Each tenant of the Sister Mary Lawrence Community Center gets access to locked storage space in the basement of the center. Metro Catholic Outreach uses its space as a makeshift food pantry. Clients can drive up to the loading dock of the facility for free food on specified food pantry days. Credit: Josh Booth /Diamond Label Films

A strong sense of community has emerged among the nonprofits. Schulz says she has relied upon other directors in the building for advice, and they upon her. For instance, they compared notes on how to handle COVID-19 protocols and vaccinations. They've also shared ideas with one another on how to partner on advocacy efforts on behalf of their clients.

Dean says Mercy gets many benefits from the hub. For one, the organizations are meeting crucial social needs, and addressing social determinants of health is a priority for Mercy. Supporting these nonprofits means strengthening a social safety net for the community, including Mercy patients and staff who are in need. In fact, Mercy staff commonly refer patients to the organizations in the hub.

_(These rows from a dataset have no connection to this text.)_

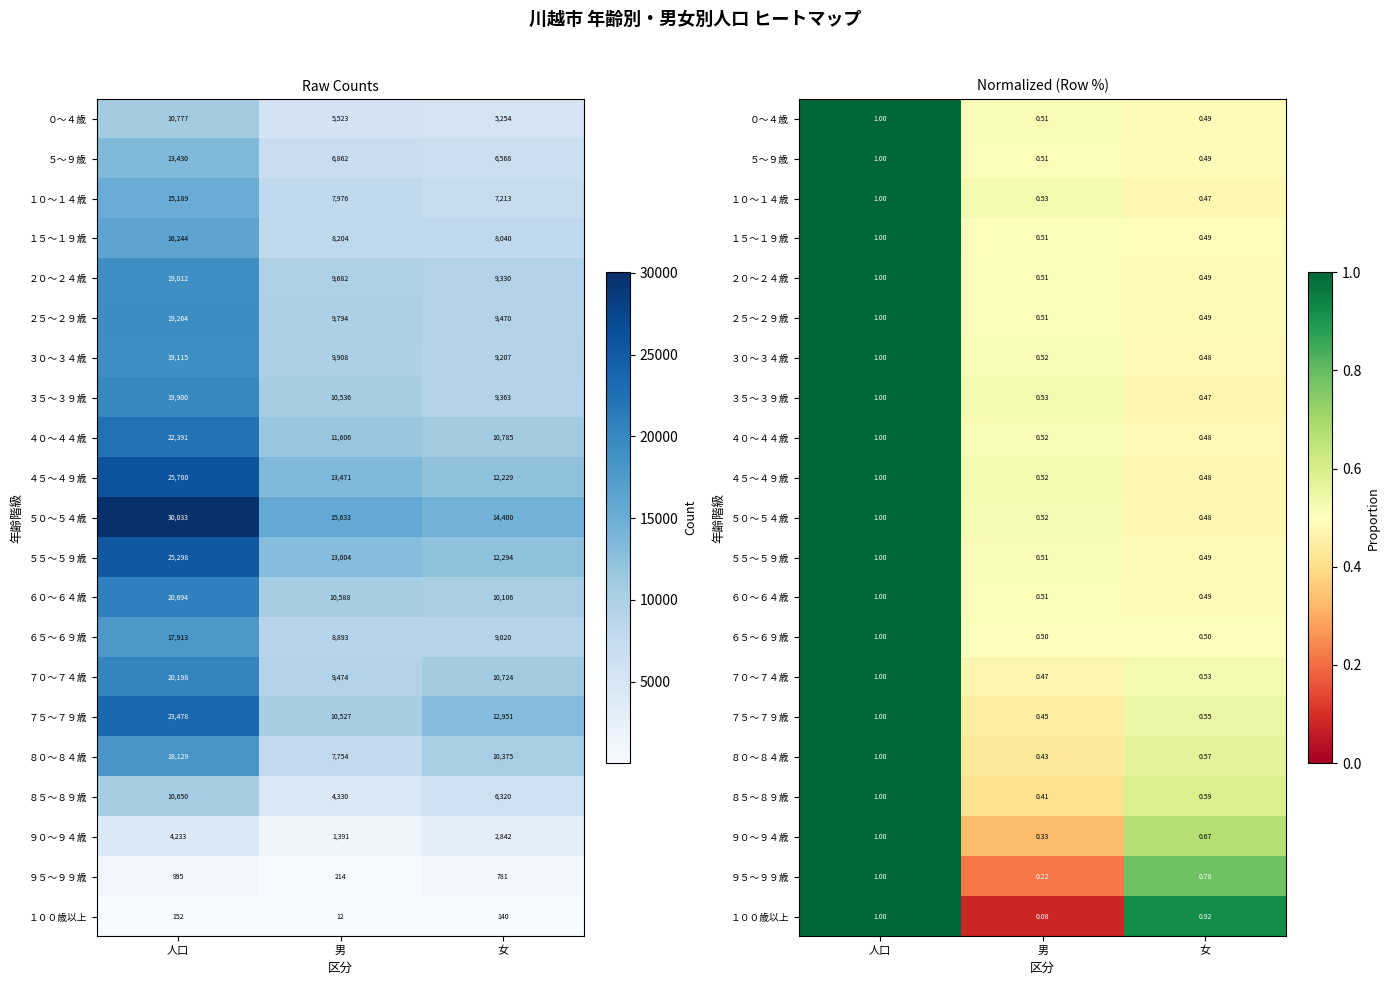

What is the difference between the maximum and second lowest values in the １００歳以上 series?

0.1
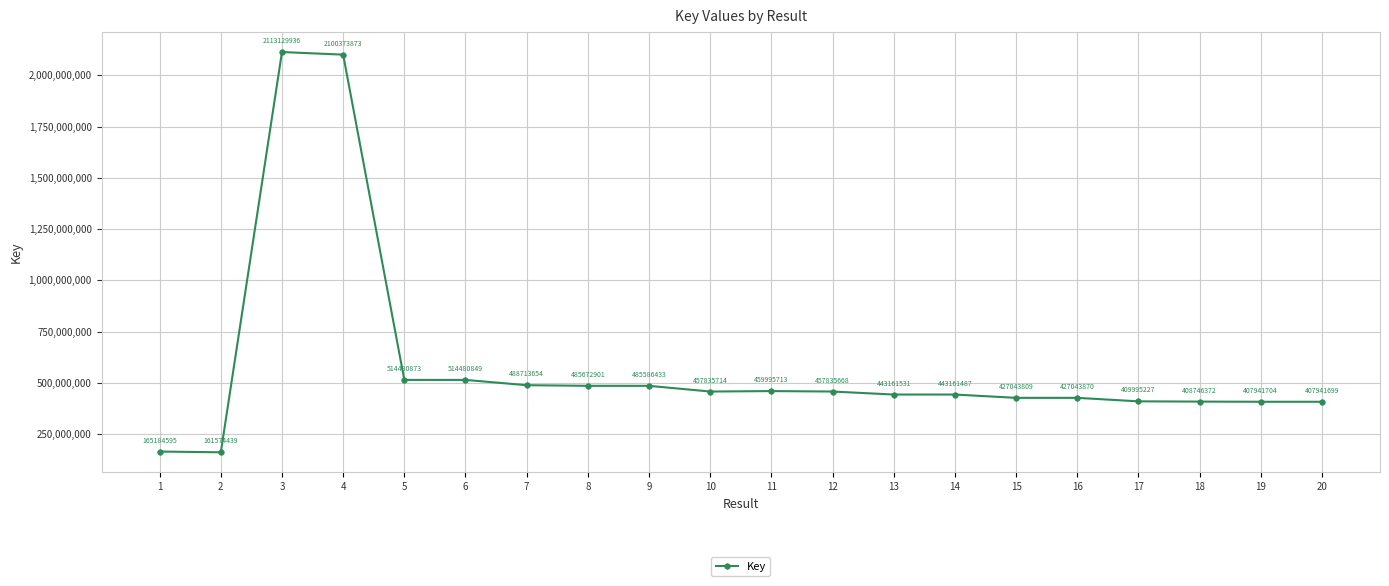

Reading left to right, transcribe all the data shown in this chart.

1=165184595	2=161574439	3=2113129936	4=2100373873	5=514480873	6=514480849	7=488713654	8=485672901	9=485586433	10=457835714	11=459995713	12=457835668	13=443161531	14=443161487	15=427043809	16=427043870	17=409995227	18=408746372	19=407941704	20=407941699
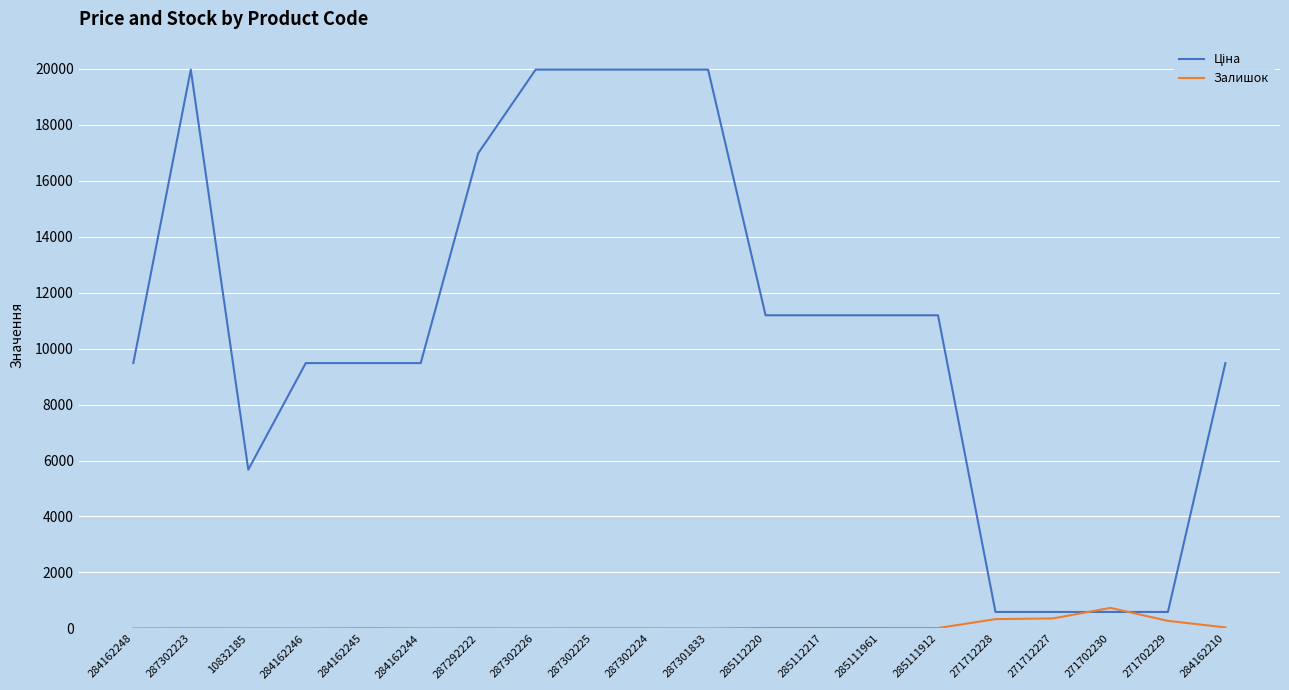

The Залишок series shows 37.0 at 284162210. True or false?

True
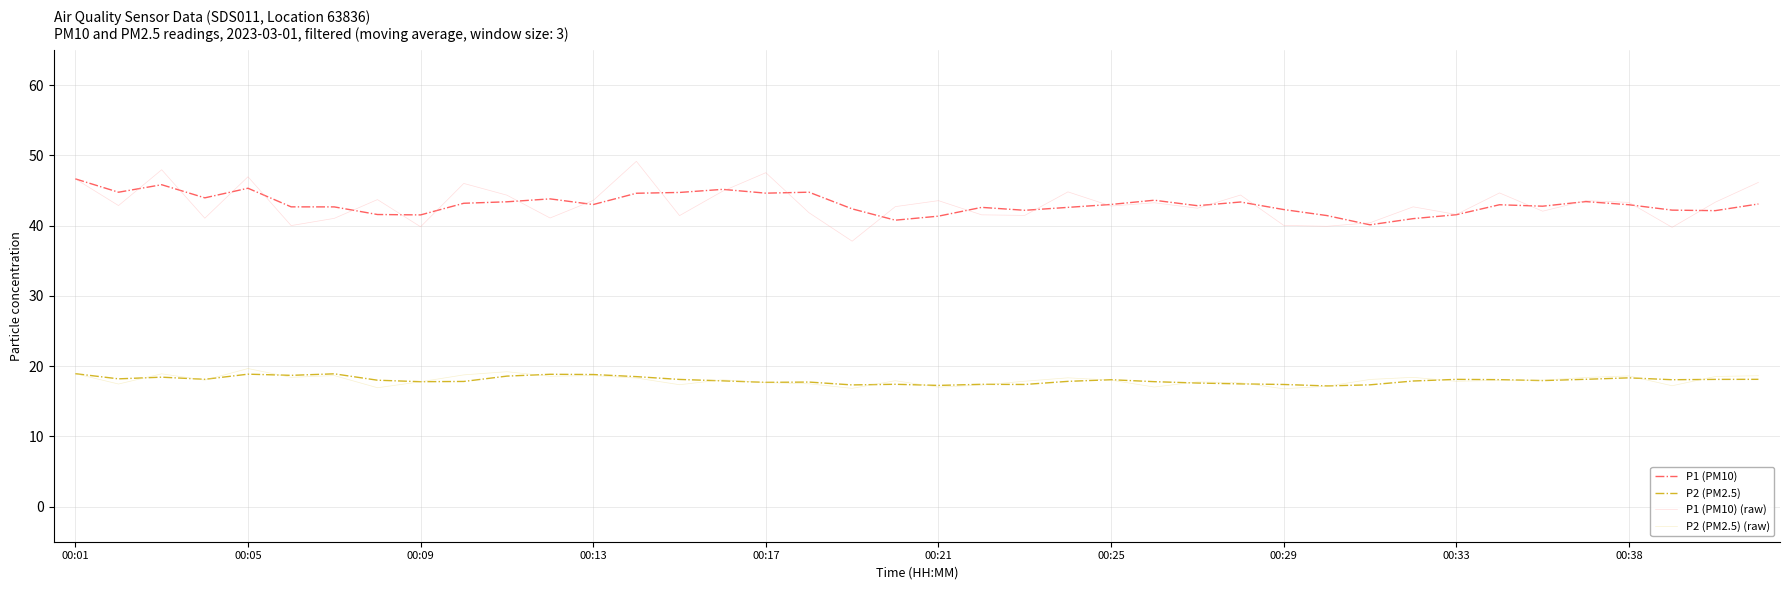

Does the chart display data point markers on the line(s)?

No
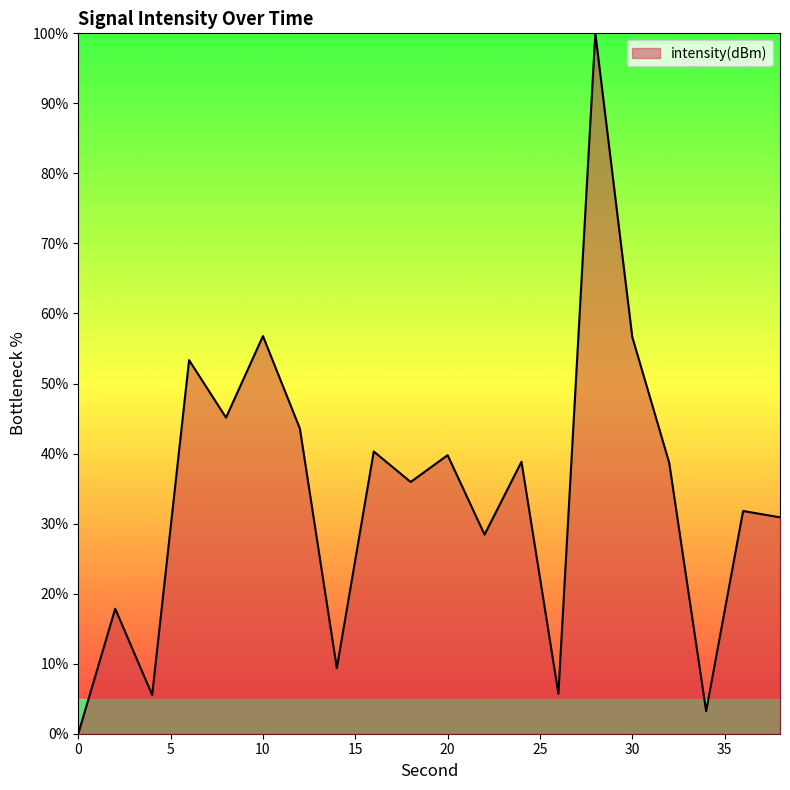

What is the greatest value displayed?

100.0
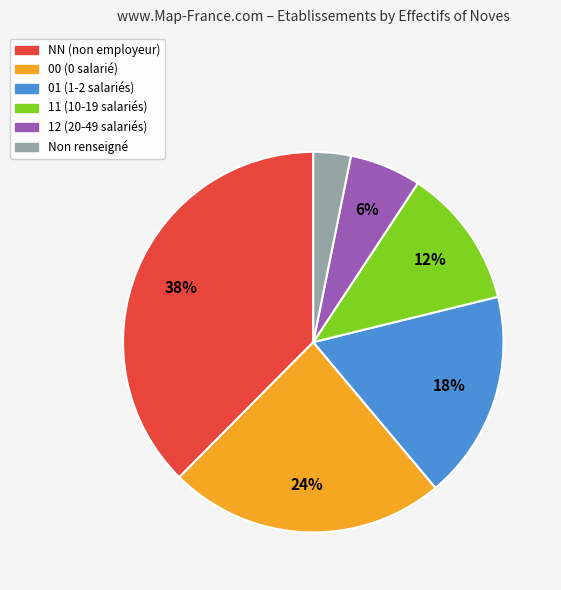

How many slices are in this pie chart?

6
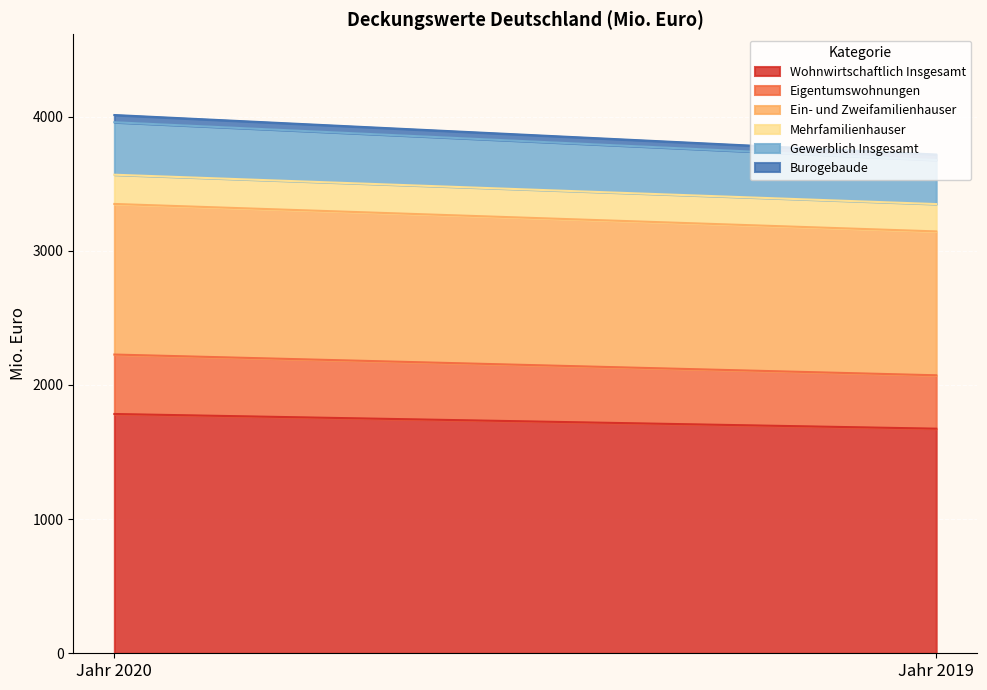

What are all the series names shown in the legend?

Wohnwirtschaftlich Insgesamt, Eigentumswohnungen, Ein- und Zweifamilienhauser, Mehrfamilienhauser, Gewerblich Insgesamt, Burogebaude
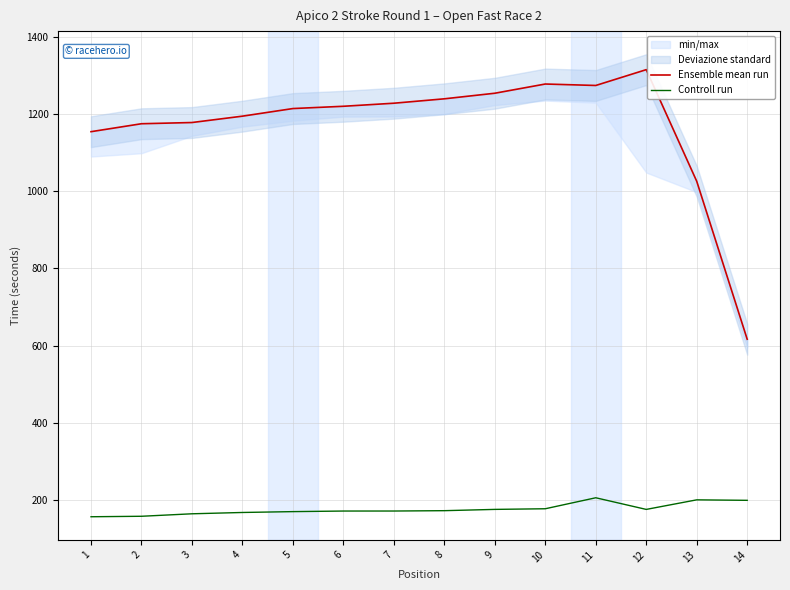

What is the difference between the second highest and second lowest values in the Controll run series?

42.6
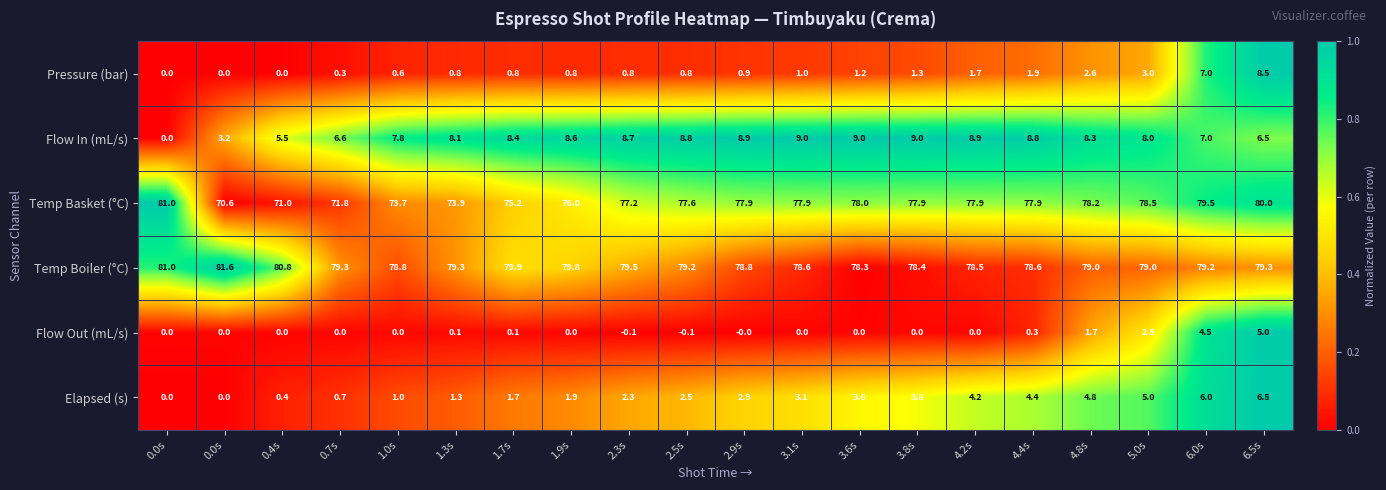

Which series has the largest total across all categories?

Temp Boiler (°C)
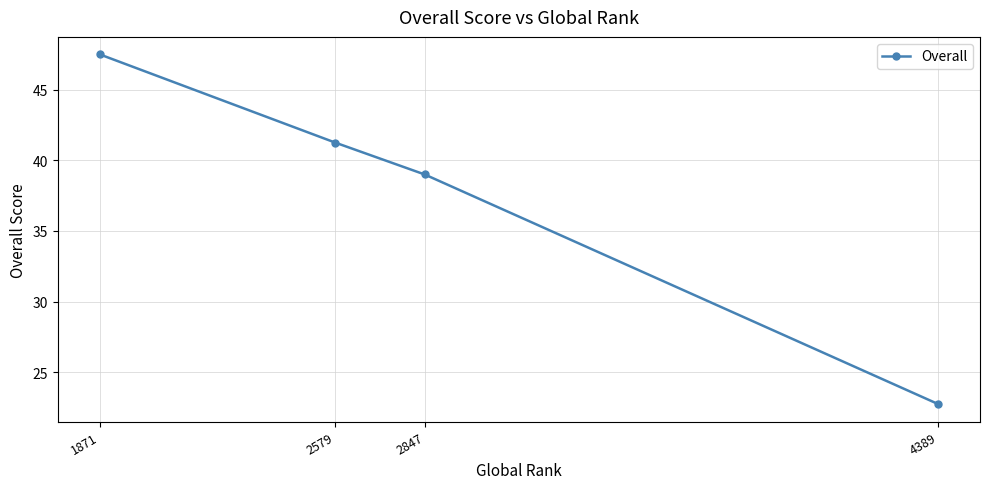

Approximately how many times larger is the value at 2579 compared to 2847?

1.1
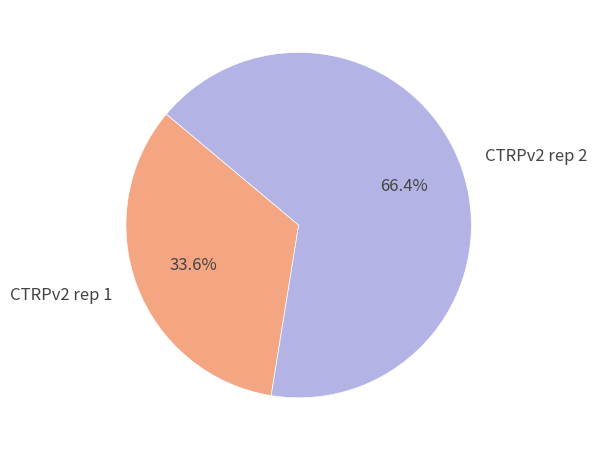

Count the number of slices in the pie.

2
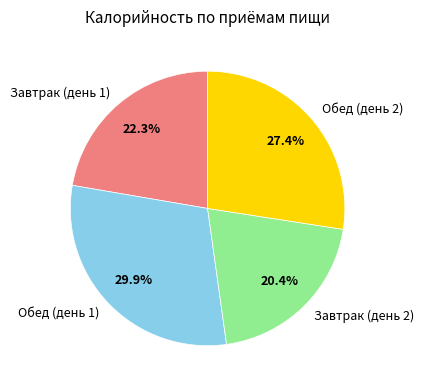

Rank the categories by value from highest to lowest.

Обед (день 1), Обед (день 2), Завтрак (день 1), Завтрак (день 2)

Additionally, by hosting these nonprofits, Mercy can become involved and connected with them in a more integral way, Dean says — Mercy can watch their work in action.

"This is a way we can be a small part of this incredible work that they are doing, and to support their expertise," Dean says. "And it's a really unique way to understand on a deeper level what is happening at nonprofits in our community."


Center's tenants serve Cedar Rapids' most vulnerable populations

Boys & Girls Clubs of the Corridor
Founded in 1993, the nonprofit has six centers in east-central Iowa, providing underserved kids with access to sports and recreation, the arts, leadership opportunities, wellness activities, workforce preparation and education. The clubs serve about 300 kids per day. The organization is funded in large part through philanthropy.

Catholic Charities of the Catholic Charities of the Archdiocese of Dubuque’s Immigration Legal Services
This arm of Catholic Charities provides immigrants across the 30 counties of the Dubuque archdiocese with advice and representation in legal matters involving immigration status. This includes free legal consultations and very low-cost access to help for achieving status related to green cards, asylum, naturalization, deferred action for childhood arrivals, and fiancé visas. The office also assists with refugee petitions, travel documents and other services.

Kids First Law Center
This nonprofit provides support to kids whose parents have divorced, are divorcing or are experiencing other severe conflict. This includes legal representation and workshops for kids, joint parenting sessions and neutral exchange assistance for when kids move between parents.

Metro Catholic Outreach
This charity is a collaborative project of the 11 Catholic parishes of the Cedar Rapids, Iowa, metropolitan area. It provides a food pantry, referrals to social services, and financial aid for housing and utilities for people in need throughout Cedar Rapids.

YPN, formerly Young Parents Network
This nonprofit offers free prenatal, parenting and child and family development programming to vulnerable families. It also offers peer support groups and a home visitation program. Clients also get transportation, food and child care access.